Data shown →
*** Block opens ***

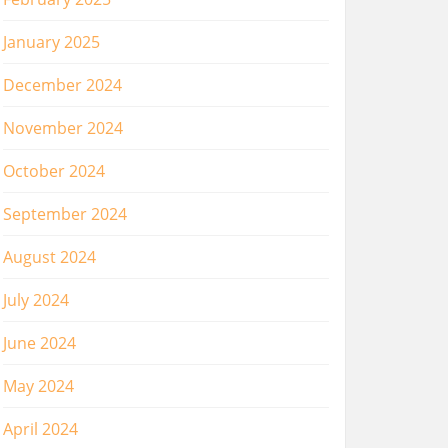
January 2025
December 2024
November 2024
October 2024
September 2024
August 2024
July 2024
June 2024
May 2024
April 2024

*** Block closes ***

About this task →
Reproduce the text of each entry with every occurrence of "2024" swapped for "2023" and nothing else altered. Leave out the pictures.

Answer space →
January 2025
December 2023
November 2023
October 2023
September 2023
August 2023
July 2023
June 2023
May 2023
April 2023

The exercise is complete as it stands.